In [1]:
import os
import sys
import numpy as np
import matplotlib.pyplot as plt
from matplotlib import colors
from statsmodels.stats.multitest import multipletests

from scipy.ndimage.filters import gaussian_filter as gf
In [2]:
from scipy.stats import truncnorm
from scipy.optimize import curve_fit
In [3]:
from tools import *
In [4]:
%matplotlib inline
plt.rcParams['legend.numpoints'] = 1
plt.rcParams['figure.dpi'] = 150
#plt.rcParams['figure.figsize'] = 5, 4
plt.rcParams['font.size'] = 8
In [5]:
resolution = 10000
n_bins = 791
In [6]:
input_fo='/home/lv/working_data/Streptomyces/18_D1186_III/2020_09/SCN_good_corrected/'
#os.listdir(input_fo)
In [7]:
batches=['L216','L263','LBM5']
counts={t:np.genfromtxt(input_fo+'%s_2M_corr.txt'%t) for t in batches}

Compartments location

In [8]:
comp_bounds=[128,561] #from np.argwhere(frontier_index[batch][1]>0.045), see below

Frontier maps

In [9]:
gaussian_width=1 #to mitigate noise in generate_frontiers
max_s=60 #to mitigate noise in compute_frontier_indexes
In [10]:
domain_fo='figures/domains_gw=%.1f_max_s=%d/'%(gaussian_width,max_s)
if not os.path.exists(domain_fo): os.mkdir(domain_fo)
In [11]:
#mininum positive values to compute pseudo_counts
min_positive_counts={t:np.min(counts[t][counts[t]>0]) for t in batches}
max_counts={t:np.max(counts[t]) for t in batches} 
In [12]:
#pseudo_counts={t:min_positive_counts[t]/2 for t in batches}
pseudo_counts={t:max_counts[t]/20 for t in batches}
In [13]:
frontiers_matrix = {t:generate_frontiers(np.log(counts[t]+pseudo_counts[t]),w=gaussian_width) for t in batches}
In [14]:
fig, axes = plt.subplots(figsize=(6, 12), ncols=2, nrows=3, tight_layout=True)
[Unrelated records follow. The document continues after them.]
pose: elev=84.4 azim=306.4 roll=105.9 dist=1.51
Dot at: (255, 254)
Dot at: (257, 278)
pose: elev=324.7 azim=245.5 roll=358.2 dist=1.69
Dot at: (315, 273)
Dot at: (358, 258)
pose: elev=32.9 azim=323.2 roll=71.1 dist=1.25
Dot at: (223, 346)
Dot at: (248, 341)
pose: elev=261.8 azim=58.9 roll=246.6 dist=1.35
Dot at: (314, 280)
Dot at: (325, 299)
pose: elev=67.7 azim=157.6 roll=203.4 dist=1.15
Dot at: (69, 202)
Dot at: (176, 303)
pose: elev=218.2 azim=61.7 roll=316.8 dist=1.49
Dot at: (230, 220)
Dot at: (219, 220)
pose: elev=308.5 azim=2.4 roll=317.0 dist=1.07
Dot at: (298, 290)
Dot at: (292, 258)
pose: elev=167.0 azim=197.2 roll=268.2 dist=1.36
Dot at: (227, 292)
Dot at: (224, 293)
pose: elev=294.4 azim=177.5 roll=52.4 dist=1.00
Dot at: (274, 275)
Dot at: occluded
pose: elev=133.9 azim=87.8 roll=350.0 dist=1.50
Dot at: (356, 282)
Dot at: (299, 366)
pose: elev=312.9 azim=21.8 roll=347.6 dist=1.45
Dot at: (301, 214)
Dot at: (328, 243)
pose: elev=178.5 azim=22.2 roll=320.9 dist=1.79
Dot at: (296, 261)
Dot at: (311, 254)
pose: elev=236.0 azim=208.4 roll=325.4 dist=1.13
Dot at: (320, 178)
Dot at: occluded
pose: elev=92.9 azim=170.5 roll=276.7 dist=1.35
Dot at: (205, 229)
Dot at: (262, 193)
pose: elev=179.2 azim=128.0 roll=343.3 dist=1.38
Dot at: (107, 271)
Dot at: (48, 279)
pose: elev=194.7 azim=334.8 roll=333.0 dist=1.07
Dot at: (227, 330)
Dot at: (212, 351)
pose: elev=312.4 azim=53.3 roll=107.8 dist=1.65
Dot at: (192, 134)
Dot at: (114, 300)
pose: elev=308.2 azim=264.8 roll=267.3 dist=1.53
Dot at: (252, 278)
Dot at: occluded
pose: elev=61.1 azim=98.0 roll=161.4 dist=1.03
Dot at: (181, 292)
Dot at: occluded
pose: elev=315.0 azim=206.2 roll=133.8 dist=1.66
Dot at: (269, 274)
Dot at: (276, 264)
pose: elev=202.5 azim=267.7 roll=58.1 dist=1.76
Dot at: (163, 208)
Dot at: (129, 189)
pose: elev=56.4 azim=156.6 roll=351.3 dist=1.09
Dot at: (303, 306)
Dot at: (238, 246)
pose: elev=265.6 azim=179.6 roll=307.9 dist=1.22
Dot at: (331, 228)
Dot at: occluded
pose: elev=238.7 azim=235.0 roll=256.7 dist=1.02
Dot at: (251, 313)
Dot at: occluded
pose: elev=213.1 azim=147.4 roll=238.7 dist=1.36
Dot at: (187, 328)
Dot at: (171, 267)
for i,t in enumerate(batches):
    axes[i][0].imshow(
        counts[t],
        norm=colors.LogNorm(),
        vmin=0.0005, vmax=0.1, cmap='bone_r')
    axes[i][0].set_title('HiC heat map - %s'%t)

    axes[i][1].imshow(
        frontiers_matrix[t][0],
        cmap="Greys",vmax=0.15);#,
#        vmin=0,
#        vmax=0.001);
    axes[i][1].set_title('Frontier signal - %s'%t);

fig.savefig('results/frontier_maps.pdf', transparent=True)
/home/lv/anaconda3/lib/python3.7/site-packages/matplotlib/figure.py:2366: UserWarning: This figure includes Axes that are not compatible with tight_layout, so results might be incorrect.
  warnings.warn("This figure includes Axes that are not compatible "

Frontier indexes

We circularize the chromosome. In effect, it means:

  • it may detect less efficienly frontiers at the edges of the chromosome
  • we need to remove the first and last bin in the analysis of peaks
In [15]:
frontier_index = {t:compute_frontier_indexes(frontiers_matrix[t],max_s=max_s) for t in batches}
In [16]:
batch_axes=['L263','LBM5']
fig, axes = plt.subplots(figsize=(8, 6), nrows=2, tight_layout=True)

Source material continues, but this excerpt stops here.